Dunque i nativi digitali…
…sono il nuovo proletariato, i futuri addetti alle aziende, quelli destinati a scopi di basso livello, e che abbisognano soltanto di una preparazione tecnica, di addestramento, di abilità di base. Ad altri è riservata l’istruzione di alto livello. E allora imbottiamo pure le scuole di LIM, di tablet, di videogiochi, di laboratori “pratici”. Formeremo dei giovani culturalmente primitivi, senza capacità di darsi una prospettiva di vita, capaci soltanto di operazioni elementari, di parlare a singulti, “gulp”, “argh” e “sob”. Il tutto per il benessere dei bilanci delle ditte informatiche – che affare saranno milioni e milioni di tablet scolastici! – i cui dirigenti spediranno i figli in scuole ultra tradizionali.
Su queste pagine fu lei, alla vigilia della crisi, a denunciare il pericolo di una simbiosi nefasta tra sindacati e apparato ministeriale. Un tecnico dovrebbe esserne immune: venendo «dall’esterno», potrebbe finalmente mettere ordine nelle cose. No?
Lo dissi alla vigilia della crisi. Del resto, assistevamo al ricostituirsi di un classico rapporto tra dirigenza ministeriale e sindacati che ha sempre condizionato l’opera di qualsiasi ministro. Ora non saprei quale sia la situazione. Tutto appare più nebuloso. Un ministro “tecnico” dovrebbe poter agire in modo autonomo. Ma, come dicevo, non esistono i tecnici puri, e le scelte politiche del ministro Profumo non sono ancora chiare. Se avviasse immediatamente i TFA sarebbe già un segnale evidente. Per ora sentiamo parlare di valutazione, digitalizzazione e altri discorsi molto tecnocratici. Anche sull’università sembra che suoni questo tipo di campana. Se mi è permesso, vorrei concludere con una considerazione generale.
Prego.
Resto fermamente convinto che un sistema dell’istruzione al cui centro non vi siano più le persone, con la loro spiritualità, la loro cultura, al cui centro non vi sia più l’incontro tra le persone del maestro e dell’allievo, e che non sia animato dalla ricerca della verità, e che sia invece centrato attorno alla “soddisfazione dei parametri”, ha perso il suo senso. Mi dispiace, ma mi rifiuto – e sono convinto di essere in buona compagnia, magari perdente, ma in buona compagnia – di aderire a una visione aziendalista della scuola.

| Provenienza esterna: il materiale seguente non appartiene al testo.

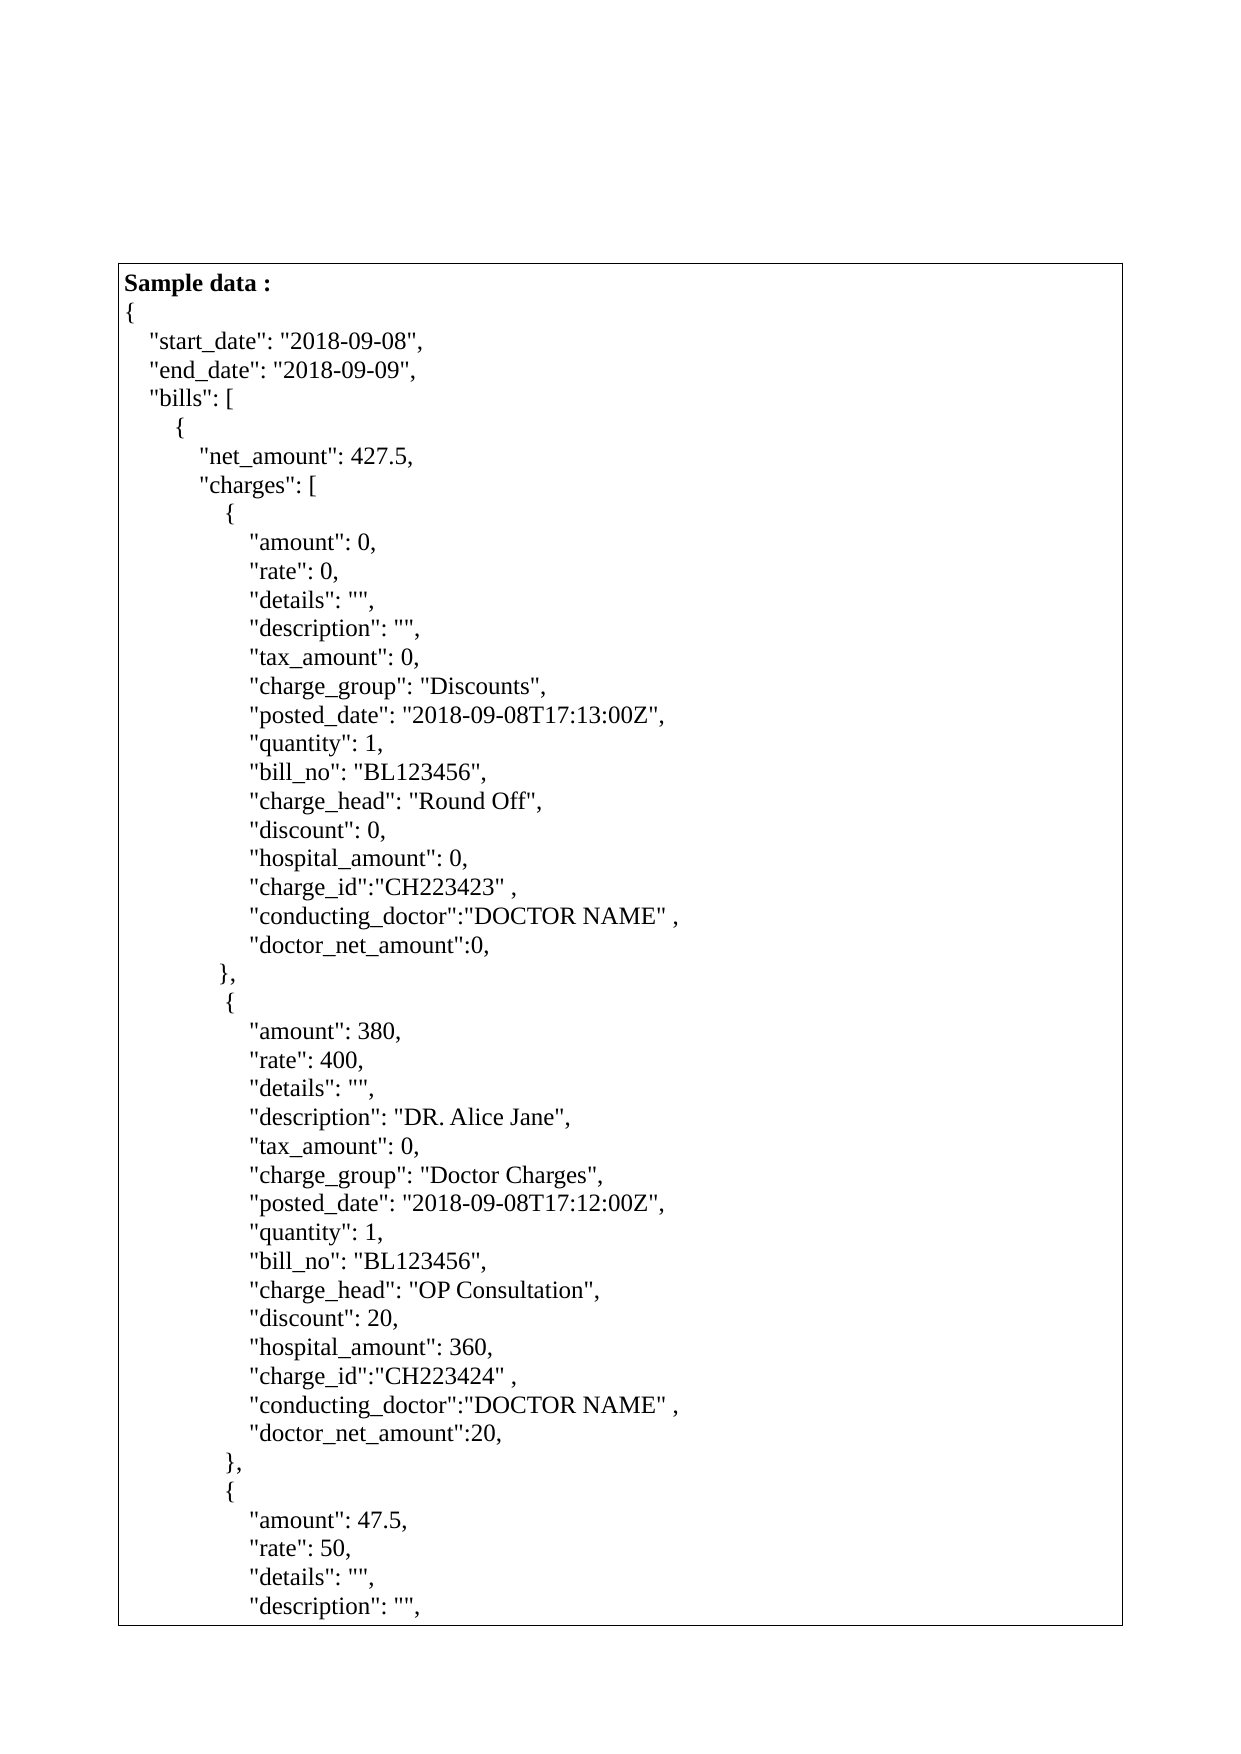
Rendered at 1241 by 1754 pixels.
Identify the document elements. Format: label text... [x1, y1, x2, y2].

table_cell Sample data : { "start_date": "2018-09-08", "end_date": "2018-09-09", "bills": [ { "net_amount": 427.5, "charges": [ { "amount": 0, "rate": 0, "details": "", "description": "", "tax_amount": 0, "charge_group": "Discounts", "posted_date": "2018-09-08T17:13:00Z", "quantity": 1, "bill_no": "BL123456", "charge_head": "Round Off", "discount": 0, "hospital_amount": 0, "charge_id":"CH223423" , "conducting_doctor":"DOCTOR NAME" , "doctor_net_amount":0, }, { "amount": 380, "rate": 400, "details": "", "description": "DR. Alice Jane", "tax_amount": 0, "charge_group": "Doctor Charges", "posted_date": "2018-09-08T17:12:00Z", "quantity": 1, "bill_no": "BL123456", "charge_head": "OP Consultation", "discount": 20, "hospital_amount": 360, "charge_id":"CH223424" , "conducting_doctor":"DOCTOR NAME" , "doctor_net_amount":20, }, { "amount": 47.5, "rate": 50, "details": "", "description": "", [119, 264, 1122, 1625]
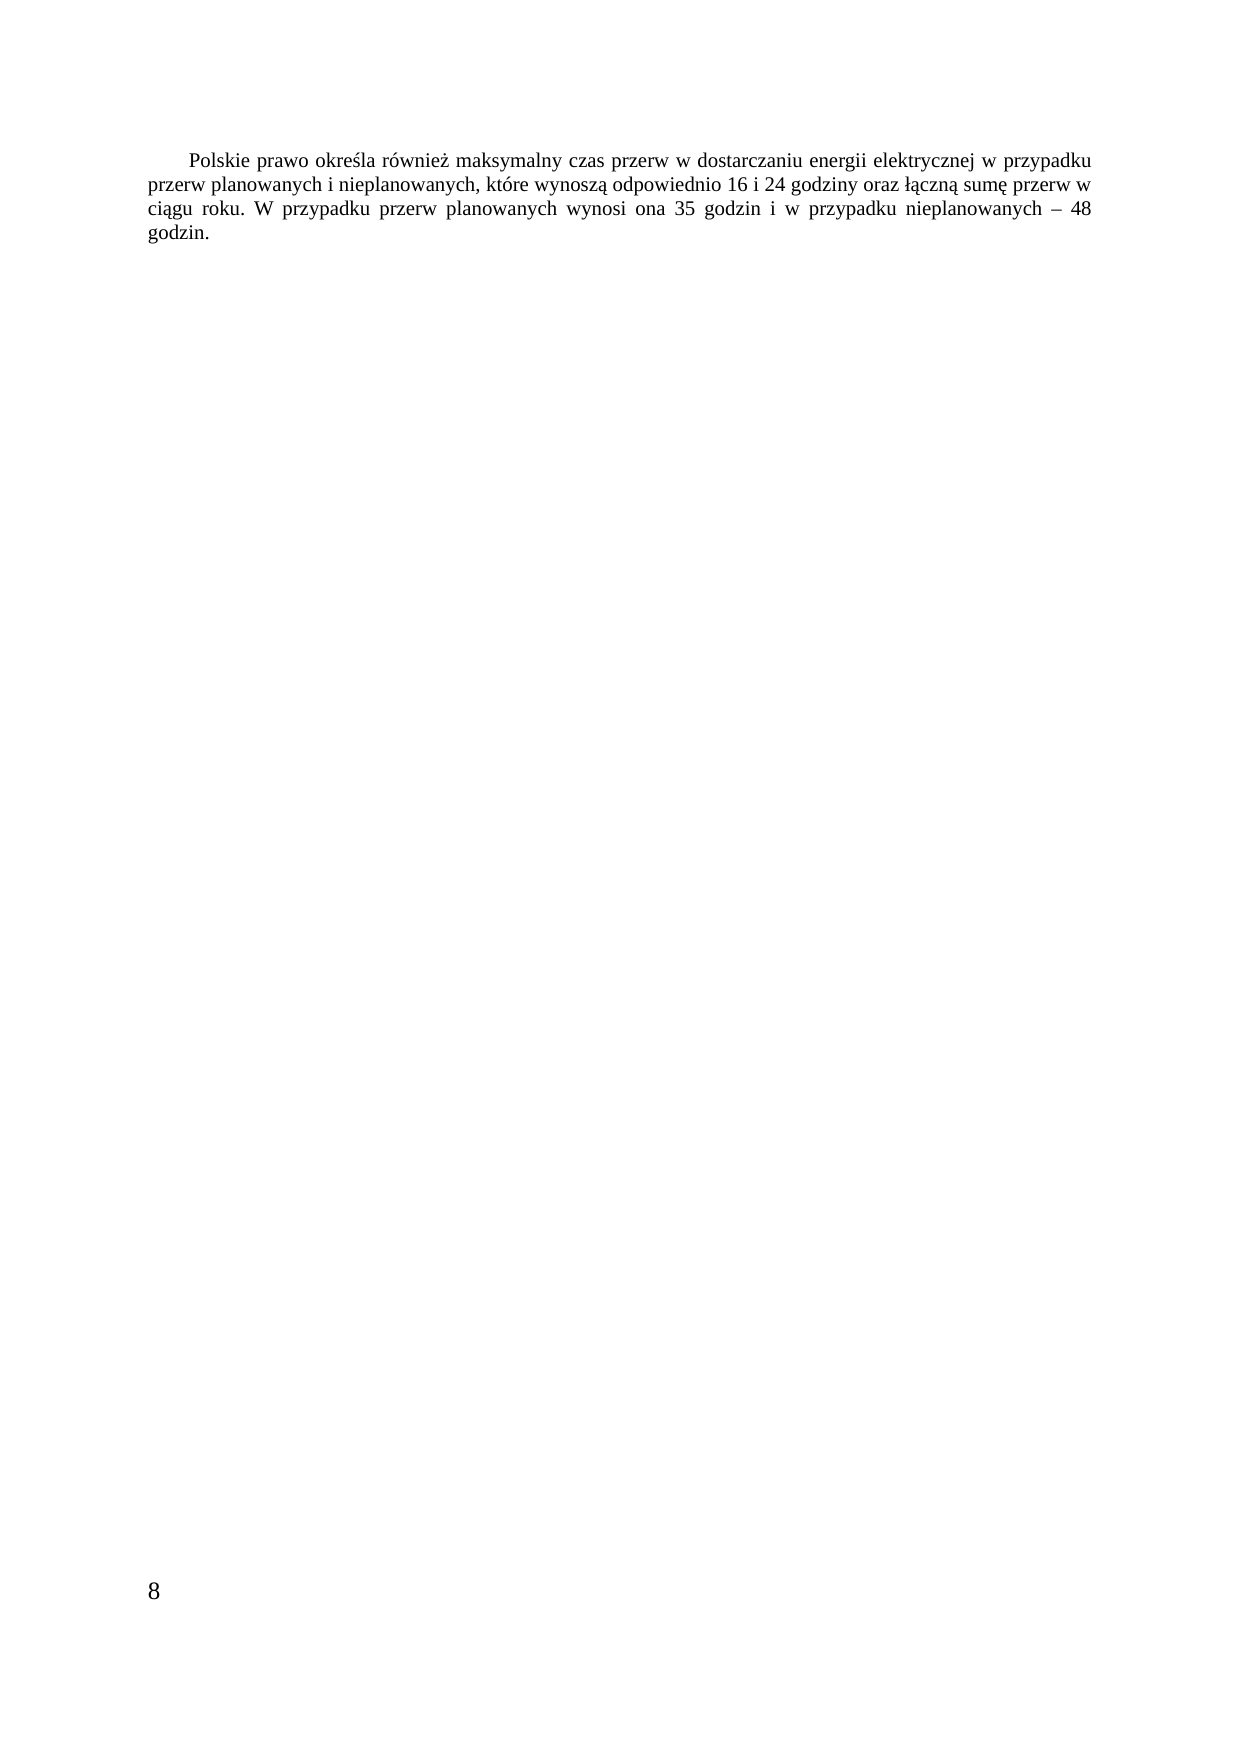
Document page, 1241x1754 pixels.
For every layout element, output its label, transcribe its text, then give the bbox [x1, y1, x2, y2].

text Polskie prawo określa również maksymalny czas przerw w dostarczaniu energii elektrycznej w przypadku przerw planowanych i nieplanowanych, które wynoszą odpowiednio 16 i 24 godziny oraz łączną sumę przerw w ciągu roku. W przypadku przerw planowanych wynosi ona 35 godzin i w przypadku nieplanowanych – 48 godzin. [148, 148, 1093, 244]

Comincia il nuovo anno. Il suo viatico per il 2012?
Dedico ai lettori de IlSussidiario.net questa citazione visionaria di un grande pensatore cattolico (non ha importanza dire chi sia) in cui mi sono imbattuto in questi giorni e dalla quale sono rimasto molto colpito: «Se oggi al mondo c’è chi crede all’instaurazione di stati razionali e di economie basate unicamente su numeri e calcoli, indici di produzione e distribuzione, noi crediamo e sappiamo che la nuova spiritualità nascerà soltanto dal messaggio di chi, tagliando nelle viscere più profonde della nostra anima col vomero della irresistibile speranza, ci darà la sensazione vibrante che i simboli stanno per cedere il posto alla Realtà».